In the Zen tradition there’s the saying: not one, not two. Not one, not two. I love the mystery of those words, designed to point to the interdependency of things. And that’s the idea we’re going to play with in this short practice together. And the interdependence we’ll start with is that of body with mind, mind with body.
So letting your body be however it is. And being interested, gently interested into what sensation or area of sensation – right now in this moment – is most prominent. There’s no wrong answer. What sensation is the most prominent for you in the body?
Letting go of that now. Taking a breath. Aware and alert. Taking another breath if you like.
Now, letting your mind be however it is. And being curious, gently curious into what mood or mindstate is present. Asking the question, sensing the answer, giving the mindstate a name. For me it’s a subtle kind of joy as I imagine you listening to this. What is it for you? There’s no wrong answer. What’s your mind like right now? Give it a name.

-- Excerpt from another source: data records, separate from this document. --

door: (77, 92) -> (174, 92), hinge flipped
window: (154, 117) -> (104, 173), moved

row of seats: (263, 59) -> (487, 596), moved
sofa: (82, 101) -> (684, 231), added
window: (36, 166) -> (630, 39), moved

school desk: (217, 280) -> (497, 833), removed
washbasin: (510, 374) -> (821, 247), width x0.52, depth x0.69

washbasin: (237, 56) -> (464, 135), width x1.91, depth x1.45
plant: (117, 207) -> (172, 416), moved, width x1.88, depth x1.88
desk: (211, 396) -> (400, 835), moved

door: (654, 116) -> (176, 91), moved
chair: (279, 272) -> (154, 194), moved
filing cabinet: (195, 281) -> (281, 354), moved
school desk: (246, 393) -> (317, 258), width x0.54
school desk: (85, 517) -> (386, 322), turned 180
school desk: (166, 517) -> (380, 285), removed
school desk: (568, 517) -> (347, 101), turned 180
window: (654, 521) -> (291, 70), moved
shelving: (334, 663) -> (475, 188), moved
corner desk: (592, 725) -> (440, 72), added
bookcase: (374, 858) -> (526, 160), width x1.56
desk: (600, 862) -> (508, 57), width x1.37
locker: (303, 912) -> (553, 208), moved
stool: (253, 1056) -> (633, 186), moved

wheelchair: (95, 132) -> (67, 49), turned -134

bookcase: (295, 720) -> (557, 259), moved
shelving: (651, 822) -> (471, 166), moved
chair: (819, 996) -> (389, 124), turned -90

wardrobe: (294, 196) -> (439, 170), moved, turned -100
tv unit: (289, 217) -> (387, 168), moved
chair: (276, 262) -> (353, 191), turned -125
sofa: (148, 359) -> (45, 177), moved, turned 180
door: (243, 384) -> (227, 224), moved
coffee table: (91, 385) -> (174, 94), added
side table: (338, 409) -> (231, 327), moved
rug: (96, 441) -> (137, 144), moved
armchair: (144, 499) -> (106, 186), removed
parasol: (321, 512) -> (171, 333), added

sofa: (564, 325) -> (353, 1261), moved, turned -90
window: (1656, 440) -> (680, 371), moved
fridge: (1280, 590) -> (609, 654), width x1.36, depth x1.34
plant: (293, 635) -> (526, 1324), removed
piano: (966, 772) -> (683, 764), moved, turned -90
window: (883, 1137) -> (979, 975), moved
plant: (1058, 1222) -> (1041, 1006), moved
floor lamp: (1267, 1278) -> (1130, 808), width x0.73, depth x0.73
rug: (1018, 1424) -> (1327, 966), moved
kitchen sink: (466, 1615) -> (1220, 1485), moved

Now, can you sense into the relationship between body and mind? Their interdependence. The body, it’s posture, it’s stance, it’s relaxation or lack thereof, a reflection of mind. Your mindstate is influenced in turn by your body and your environment. Mental, physical, not two, not one.
You can play with this by smiling. Smile, even if you don’t feel like it. Let your face, your body, lift up a smile. And notice any positive movement in your mind, any thoughts, any feelings.
Letting that go. And now bringing to mind a happy memory. The happiest you can possibly remember. And notice how your body responds. Mind changing body, body changing mind. Letting that go now too.
Ok. Now let’s take that interdependence to the next level. And see if you can hold both body and mind in your awareness at the same time. Aware of how your body is as a whole. Aware of how your mind is. Together. United. Mind and body united in awareness, held in awareness.
Body and mind. Identical twins. Separate but not really. Not one, not two. The knowing and that which is known, not two, not one. Interdependent. And full of life. A life full of choices, perhaps some scars. And with a bit of luck, adventure.